• [REQUIRED ACTION]:
Copy every entry exactly as given, minus the images.

• [SUPPLIED ENTRIES]:
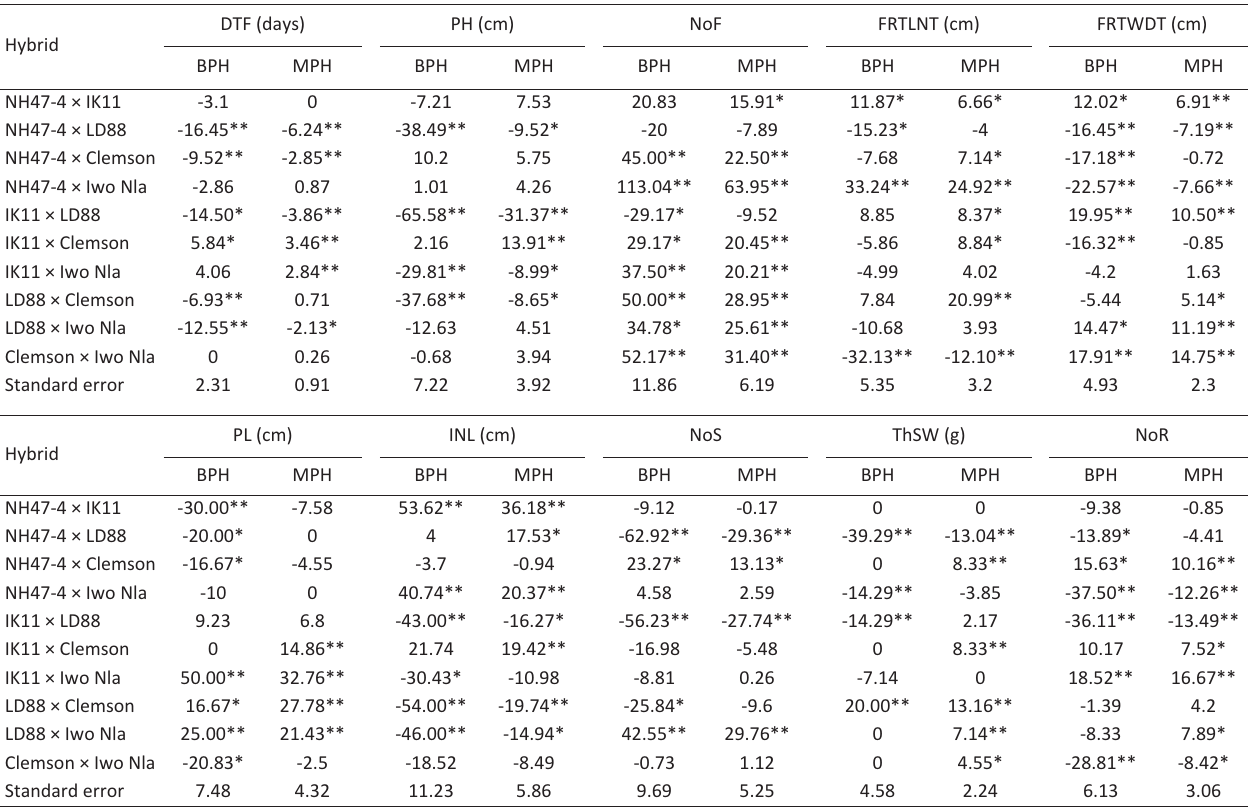
*,** significant at p≤0.05 and p≤0.01 respectively; BPH and MPH= Better­ and Mid­parent heterosis, respectively; DTF= days to 50% flow­ ering; PH= plant height at maturity; NOF= number of fruits per plot; LNT= fruit length; FWT= fruit circumference; PL= Pedicel length; INL= internodal length; NOS= number of seeds per pod; THS= 1000­seed weight; NOR= number of ridges per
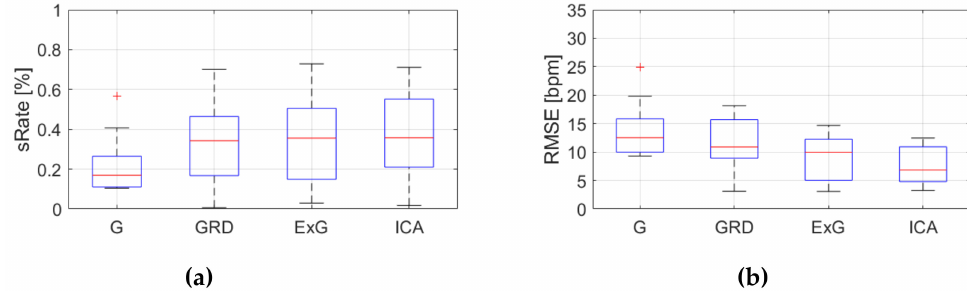
Figure 19. Comparison of signal extraction methods, algorithm No.3 (TIME), part 4: ( a ) box plots for sRate ; ( b ) box plots for RMSE . Blue lines—IQR range, red line—median value.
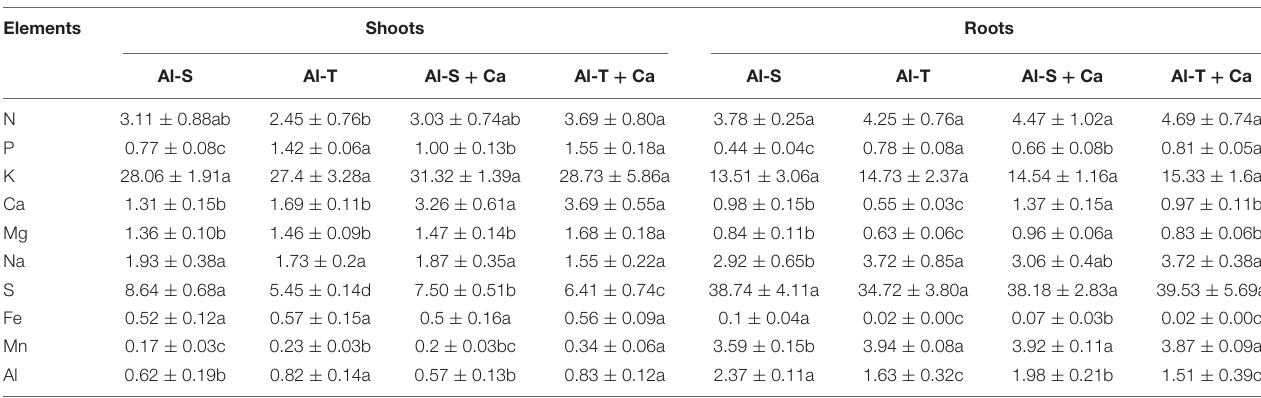
TABLE 1 | Mineral element contents of rice plants (g · kg − 1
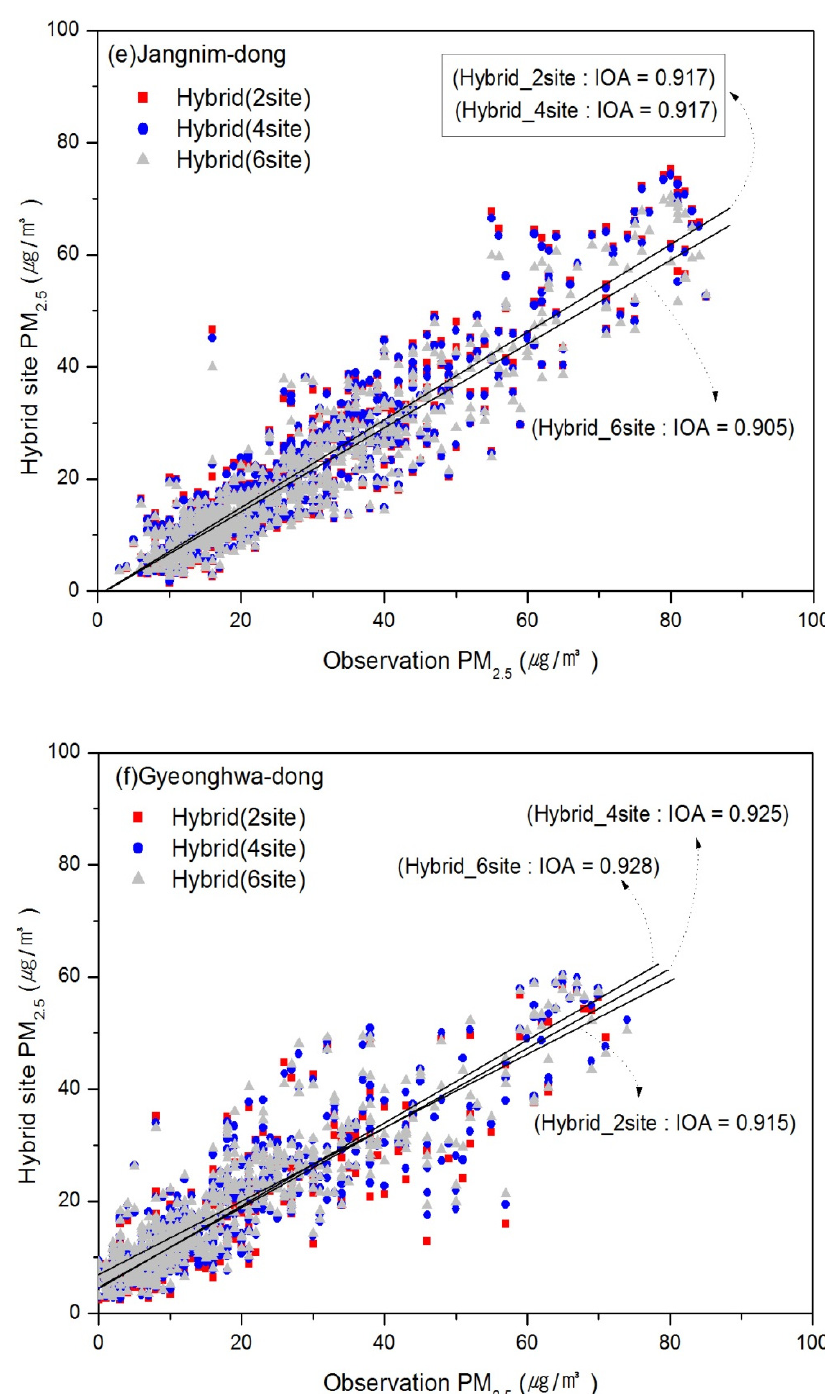
Figure 10. Scatter plot by verification points (prediction result by hybrid model). ( a ) Choryang-dong, ( b ) Gwangbok-dong, ( c ) Gwangan-dong, ( d ) Noksan-dong, ( e ) Jangnim-dong, ( f ) Gyeonghwa-dong.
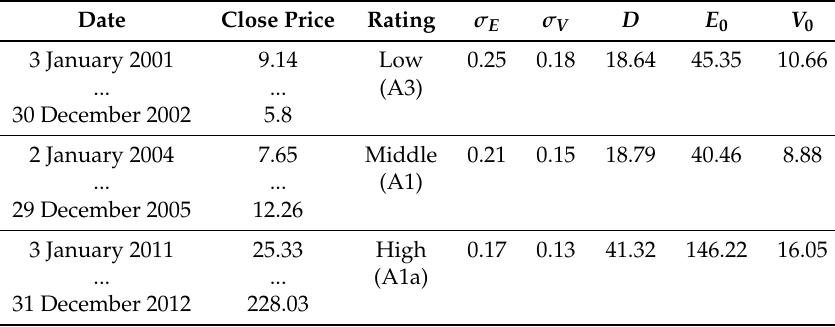
Table 1. The values, credit ratings, volatilities and debt of MTR.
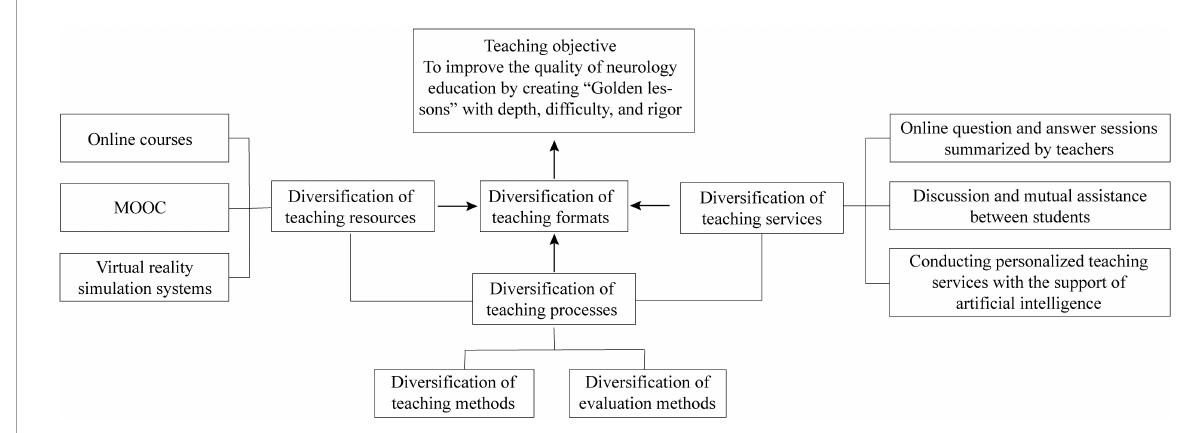
FIGURE1 Construction of a diverse online neurology teaching method during the COVID-19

• [YOUR RESPONSE]:
*,** significant at p≤0.05 and p≤0.01 respectively; BPH and MPH= Better­ and Mid­parent heterosis, respectively; DTF= days to 50% flow­ ering; PH= plant height at maturity; NOF= number of fruits per plot; LNT= fruit length; FWT= fruit circumference; PL= Pedicel length; INL= internodal length; NOS= number of seeds per pod; THS= 1000­seed weight; NOR= number of ridges per
Figure 19. Comparison of signal extraction methods, algorithm No.3 (TIME), part 4: ( a ) box plots for sRate ; ( b ) box plots for RMSE . Blue lines—IQR range, red line—median value.
TABLE 1 | Mineral element contents of rice plants (g · kg − 1
Figure 10. Scatter plot by verification points (prediction result by hybrid model). ( a ) Choryang-dong, ( b ) Gwangbok-dong, ( c ) Gwangan-dong, ( d ) Noksan-dong, ( e ) Jangnim-dong, ( f ) Gyeonghwa-dong.
Table 1. The values, credit ratings, volatilities and debt of MTR.
FIGURE1 Construction of a diverse online neurology teaching method during the COVID-19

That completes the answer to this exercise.